*** Opening Supplied material ***

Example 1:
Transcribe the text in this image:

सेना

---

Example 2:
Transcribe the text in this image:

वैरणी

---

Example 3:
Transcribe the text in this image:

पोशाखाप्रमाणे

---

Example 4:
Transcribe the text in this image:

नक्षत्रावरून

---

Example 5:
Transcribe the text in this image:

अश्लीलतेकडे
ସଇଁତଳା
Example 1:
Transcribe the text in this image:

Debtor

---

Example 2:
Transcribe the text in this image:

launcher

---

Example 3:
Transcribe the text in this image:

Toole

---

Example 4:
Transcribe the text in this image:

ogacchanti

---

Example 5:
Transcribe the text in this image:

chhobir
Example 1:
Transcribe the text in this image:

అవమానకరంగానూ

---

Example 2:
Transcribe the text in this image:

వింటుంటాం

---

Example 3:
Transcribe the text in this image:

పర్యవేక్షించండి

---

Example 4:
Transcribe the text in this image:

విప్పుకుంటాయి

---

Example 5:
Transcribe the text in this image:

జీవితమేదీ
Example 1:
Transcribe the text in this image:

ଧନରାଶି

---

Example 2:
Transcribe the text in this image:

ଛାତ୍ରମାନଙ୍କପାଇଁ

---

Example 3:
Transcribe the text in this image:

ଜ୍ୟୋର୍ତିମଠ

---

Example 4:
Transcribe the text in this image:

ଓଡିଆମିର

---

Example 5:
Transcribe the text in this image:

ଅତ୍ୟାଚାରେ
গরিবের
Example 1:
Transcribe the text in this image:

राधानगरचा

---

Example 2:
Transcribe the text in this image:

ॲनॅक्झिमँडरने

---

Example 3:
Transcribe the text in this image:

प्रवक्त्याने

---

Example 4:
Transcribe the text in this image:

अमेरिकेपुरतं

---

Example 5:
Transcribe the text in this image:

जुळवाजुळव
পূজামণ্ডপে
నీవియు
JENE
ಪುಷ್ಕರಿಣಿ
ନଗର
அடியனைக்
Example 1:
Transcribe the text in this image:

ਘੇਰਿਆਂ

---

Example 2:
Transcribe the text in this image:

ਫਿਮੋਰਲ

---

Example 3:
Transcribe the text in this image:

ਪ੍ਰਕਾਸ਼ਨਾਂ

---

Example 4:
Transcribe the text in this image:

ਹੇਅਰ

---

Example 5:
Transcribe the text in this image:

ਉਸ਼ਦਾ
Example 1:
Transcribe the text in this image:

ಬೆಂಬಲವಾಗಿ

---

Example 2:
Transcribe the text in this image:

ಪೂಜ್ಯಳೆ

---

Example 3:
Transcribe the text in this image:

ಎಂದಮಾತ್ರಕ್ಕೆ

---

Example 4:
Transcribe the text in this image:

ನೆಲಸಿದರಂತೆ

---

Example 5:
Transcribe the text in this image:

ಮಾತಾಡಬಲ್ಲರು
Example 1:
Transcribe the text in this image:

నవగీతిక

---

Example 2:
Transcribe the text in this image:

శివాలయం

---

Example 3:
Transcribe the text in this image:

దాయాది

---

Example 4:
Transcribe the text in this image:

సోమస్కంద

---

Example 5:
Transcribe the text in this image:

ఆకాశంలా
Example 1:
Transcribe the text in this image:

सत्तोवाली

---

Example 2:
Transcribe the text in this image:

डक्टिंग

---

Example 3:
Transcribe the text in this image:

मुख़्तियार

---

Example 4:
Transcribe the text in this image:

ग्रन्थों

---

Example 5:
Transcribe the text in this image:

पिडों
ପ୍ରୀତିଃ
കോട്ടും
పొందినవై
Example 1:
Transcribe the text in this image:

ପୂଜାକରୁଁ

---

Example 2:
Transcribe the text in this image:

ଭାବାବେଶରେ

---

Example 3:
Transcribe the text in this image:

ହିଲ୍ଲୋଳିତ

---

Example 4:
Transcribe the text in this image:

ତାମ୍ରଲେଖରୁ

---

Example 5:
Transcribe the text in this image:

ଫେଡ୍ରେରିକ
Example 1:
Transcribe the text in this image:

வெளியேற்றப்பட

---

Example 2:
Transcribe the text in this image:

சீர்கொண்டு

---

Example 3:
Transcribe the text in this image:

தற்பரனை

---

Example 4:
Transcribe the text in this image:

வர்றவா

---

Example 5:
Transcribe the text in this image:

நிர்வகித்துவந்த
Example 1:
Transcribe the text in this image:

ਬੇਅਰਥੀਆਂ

*** Closing Supplied material ***

Word for word, extract all the records.

Example 1:
Transcribe the text in this image:

सेना

---

Example 2:
Transcribe the text in this image:

वैरणी

---

Example 3:
Transcribe the text in this image:

पोशाखाप्रमाणे

---

Example 4:
Transcribe the text in this image:

नक्षत्रावरून

---

Example 5:
Transcribe the text in this image:

अश्लीलतेकडे
ସଇଁତଳା
Example 1:
Transcribe the text in this image:

Debtor

---

Example 2:
Transcribe the text in this image:

launcher

---

Example 3:
Transcribe the text in this image:

Toole

---

Example 4:
Transcribe the text in this image:

ogacchanti

---

Example 5:
Transcribe the text in this image:

chhobir
Example 1:
Transcribe the text in this image:

అవమానకరంగానూ

---

Example 2:
Transcribe the text in this image:

వింటుంటాం

---

Example 3:
Transcribe the text in this image:

పర్యవేక్షించండి

---

Example 4:
Transcribe the text in this image:

విప్పుకుంటాయి

---

Example 5:
Transcribe the text in this image:

జీవితమేదీ
Example 1:
Transcribe the text in this image:

ଧନରାଶି

---

Example 2:
Transcribe the text in this image:

ଛାତ୍ରମାନଙ୍କପାଇଁ

---

Example 3:
Transcribe the text in this image:

ଜ୍ୟୋର୍ତିମଠ

---

Example 4:
Transcribe the text in this image:

ଓଡିଆମିର

---

Example 5:
Transcribe the text in this image:

ଅତ୍ୟାଚାରେ
গরিবের
Example 1:
Transcribe the text in this image:

राधानगरचा

---

Example 2:
Transcribe the text in this image:

ॲनॅक्झिमँडरने

---

Example 3:
Transcribe the text in this image:

प्रवक्त्याने

---

Example 4:
Transcribe the text in this image:

अमेरिकेपुरतं

---

Example 5:
Transcribe the text in this image:

जुळवाजुळव
পূজামণ্ডপে
నీవియు
JENE
ಪುಷ್ಕರಿಣಿ
ନଗର
அடியனைக்
Example 1:
Transcribe the text in this image:

ਘੇਰਿਆਂ

---

Example 2:
Transcribe the text in this image:

ਫਿਮੋਰਲ

---

Example 3:
Transcribe the text in this image:

ਪ੍ਰਕਾਸ਼ਨਾਂ

---

Example 4:
Transcribe the text in this image:

ਹੇਅਰ

---

Example 5:
Transcribe the text in this image:

ਉਸ਼ਦਾ
Example 1:
Transcribe the text in this image:

ಬೆಂಬಲವಾಗಿ

---

Example 2:
Transcribe the text in this image:

ಪೂಜ್ಯಳೆ

---

Example 3:
Transcribe the text in this image:

ಎಂದಮಾತ್ರಕ್ಕೆ

---

Example 4:
Transcribe the text in this image:

ನೆಲಸಿದರಂತೆ

---

Example 5:
Transcribe the text in this image:

ಮಾತಾಡಬಲ್ಲರು
Example 1:
Transcribe the text in this image:

నవగీతిక

---

Example 2:
Transcribe the text in this image:

శివాలయం

---

Example 3:
Transcribe the text in this image:

దాయాది

---

Example 4:
Transcribe the text in this image:

సోమస్కంద

---

Example 5:
Transcribe the text in this image:

ఆకాశంలా
Example 1:
Transcribe the text in this image:

सत्तोवाली

---

Example 2:
Transcribe the text in this image:

डक्टिंग

---

Example 3:
Transcribe the text in this image:

मुख़्तियार

---

Example 4:
Transcribe the text in this image:

ग्रन्थों

---

Example 5:
Transcribe the text in this image:

पिडों
ପ୍ରୀତିଃ
കോട്ടും
పొందినవై
Example 1:
Transcribe the text in this image:

ପୂଜାକରୁଁ

---

Example 2:
Transcribe the text in this image:

ଭାବାବେଶରେ

---

Example 3:
Transcribe the text in this image:

ହିଲ୍ଲୋଳିତ

---

Example 4:
Transcribe the text in this image:

ତାମ୍ରଲେଖରୁ

---

Example 5:
Transcribe the text in this image:

ଫେଡ୍ରେରିକ
Example 1:
Transcribe the text in this image:

வெளியேற்றப்பட

---

Example 2:
Transcribe the text in this image:

சீர்கொண்டு

---

Example 3:
Transcribe the text in this image:

தற்பரனை

---

Example 4:
Transcribe the text in this image:

வர்றவா

---

Example 5:
Transcribe the text in this image:

நிர்வகித்துவந்த
Example 1:
Transcribe the text in this image:

ਬੇਅਰਥੀਆਂ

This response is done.